Previously at the ICA - Events
11 Feb 2015
Where Theory Belongs is a series of ten lectures programmed and chaired by Dr. Stephen Wilson as part of CCW’s General Theory Forum, which places the excitement of theory back into the hands of the speaker and the audience. In an increasingly resistant culture of auto‐regulated art-speak, art theory is in a constant need for reflective governance.
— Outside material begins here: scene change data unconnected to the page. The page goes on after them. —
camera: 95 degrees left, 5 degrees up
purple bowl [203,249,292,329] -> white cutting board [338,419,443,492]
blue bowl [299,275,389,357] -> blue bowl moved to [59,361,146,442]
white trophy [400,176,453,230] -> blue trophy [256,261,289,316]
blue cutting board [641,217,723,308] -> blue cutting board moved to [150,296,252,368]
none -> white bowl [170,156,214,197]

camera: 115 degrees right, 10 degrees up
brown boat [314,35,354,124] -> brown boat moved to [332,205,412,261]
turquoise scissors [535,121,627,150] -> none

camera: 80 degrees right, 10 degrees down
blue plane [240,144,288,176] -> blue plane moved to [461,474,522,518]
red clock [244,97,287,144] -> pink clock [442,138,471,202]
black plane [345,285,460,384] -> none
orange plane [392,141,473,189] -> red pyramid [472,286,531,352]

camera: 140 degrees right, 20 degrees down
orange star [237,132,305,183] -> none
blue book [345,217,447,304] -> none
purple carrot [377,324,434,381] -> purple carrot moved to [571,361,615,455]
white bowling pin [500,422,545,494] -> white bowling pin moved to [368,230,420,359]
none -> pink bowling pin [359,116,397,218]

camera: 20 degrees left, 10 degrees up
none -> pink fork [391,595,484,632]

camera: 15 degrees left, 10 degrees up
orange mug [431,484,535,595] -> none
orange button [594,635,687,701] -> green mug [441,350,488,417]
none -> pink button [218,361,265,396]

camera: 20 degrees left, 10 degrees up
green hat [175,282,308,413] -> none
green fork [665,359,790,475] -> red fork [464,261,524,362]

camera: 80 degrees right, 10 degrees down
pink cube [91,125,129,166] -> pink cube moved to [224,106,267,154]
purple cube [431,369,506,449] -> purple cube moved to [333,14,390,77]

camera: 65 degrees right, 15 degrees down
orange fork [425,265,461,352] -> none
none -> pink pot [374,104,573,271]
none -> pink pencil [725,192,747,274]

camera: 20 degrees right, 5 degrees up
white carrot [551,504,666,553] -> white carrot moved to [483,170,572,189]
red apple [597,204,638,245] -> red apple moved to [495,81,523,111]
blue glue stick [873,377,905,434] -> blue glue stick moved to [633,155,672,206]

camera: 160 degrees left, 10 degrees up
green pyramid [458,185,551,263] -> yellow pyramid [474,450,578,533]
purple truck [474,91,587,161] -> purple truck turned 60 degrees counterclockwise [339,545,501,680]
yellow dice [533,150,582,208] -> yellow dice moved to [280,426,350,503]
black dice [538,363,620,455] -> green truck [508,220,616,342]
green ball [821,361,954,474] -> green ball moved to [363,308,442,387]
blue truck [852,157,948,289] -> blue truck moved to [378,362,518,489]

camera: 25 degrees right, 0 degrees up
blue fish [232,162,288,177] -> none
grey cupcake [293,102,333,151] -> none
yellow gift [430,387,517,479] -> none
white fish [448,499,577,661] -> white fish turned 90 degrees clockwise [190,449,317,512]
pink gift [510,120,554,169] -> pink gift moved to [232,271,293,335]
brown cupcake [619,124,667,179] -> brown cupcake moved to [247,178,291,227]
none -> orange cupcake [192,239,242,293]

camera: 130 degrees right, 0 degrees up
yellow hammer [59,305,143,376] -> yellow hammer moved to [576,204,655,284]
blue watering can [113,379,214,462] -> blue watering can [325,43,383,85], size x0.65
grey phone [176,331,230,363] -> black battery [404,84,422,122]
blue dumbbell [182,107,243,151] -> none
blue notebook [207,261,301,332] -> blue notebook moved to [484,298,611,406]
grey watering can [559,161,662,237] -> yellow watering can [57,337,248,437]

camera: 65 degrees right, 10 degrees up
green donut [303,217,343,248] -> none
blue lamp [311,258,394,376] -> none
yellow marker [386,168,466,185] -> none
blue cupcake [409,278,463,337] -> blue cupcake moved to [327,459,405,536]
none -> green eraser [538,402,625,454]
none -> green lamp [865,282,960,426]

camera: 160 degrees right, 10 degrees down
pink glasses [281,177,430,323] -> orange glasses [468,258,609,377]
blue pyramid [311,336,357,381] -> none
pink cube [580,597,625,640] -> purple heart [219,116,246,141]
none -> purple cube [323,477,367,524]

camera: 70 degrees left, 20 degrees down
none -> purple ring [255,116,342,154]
This series will offer a platform that brings together: art theorists, anthropologists, sociologists, humanists, queer theorists, artists and political economists… theory will be addressed by those voices that write and speak it thereby suggesting Where Theory Belongs.
In this session, Andrew Copson, Chief Executive of the British Humanist Association is in conversation with Deborah Jaffé and Professor Malcolm Quinn.
Andrew Copson, FRSA, MCMI, MCIPR is Chief Executive of the British Humanist Association, a position he has held since January 2010. He is a former director of the European Humanist Federation (EHF) and is currently First Vice President of the International Humanist and Ethical Union (IHEU). His writing on humanist and secularist issues has appeared in The Guardian, The Independent, The Times and New Statesman as well as in various journals and he has represented the BHA and Humanism extensively on television news on BBC, ITV, Channel 4 and Sky, as well as on television programmes such as Newsnight, The Daily Politics, Sunday Morning Live and The Big Questions. He has also appeared on radio on programmes from Today, You and Yours, Sunday, The World Tonight, The World at One, The Last Word and Beyond Belief on the BBC, to local and national commercial radio stations.
Deborah Jaffé is an author, cultural and design historian, and painter. She has special interests in the history of industrial design, technology and innovation; childhood, play and toys; memory studies and souvenirs. Her published books include Ingenious Women, The History of Toys and Victoria - a celebration. She also writes company histories, undertakes specialist research projects and is the editor of Links for Newcomen, the International Society for the History of Engineering and Technology.
Malcolm Quinn is Professor of Cultural and Political History, Associate Dean of Research and Director of Graduate School for Camberwell, Chelsea and Wimbledon Graduate School, University of the Arts London. He has written extensively on art and design research, using a psychoanalytic approach to the analysis of art and design language and pedagogy. He is a contributor to The Routledge Companion to Research in the Arts (2010), and is a member of the AHRC peer review college. Since the publication of his first book The Swastika: Constructing the Symbol (Routledge, 1994) he has been interested in how ‘government aesthetics’ interface with individual identity and subjectivity.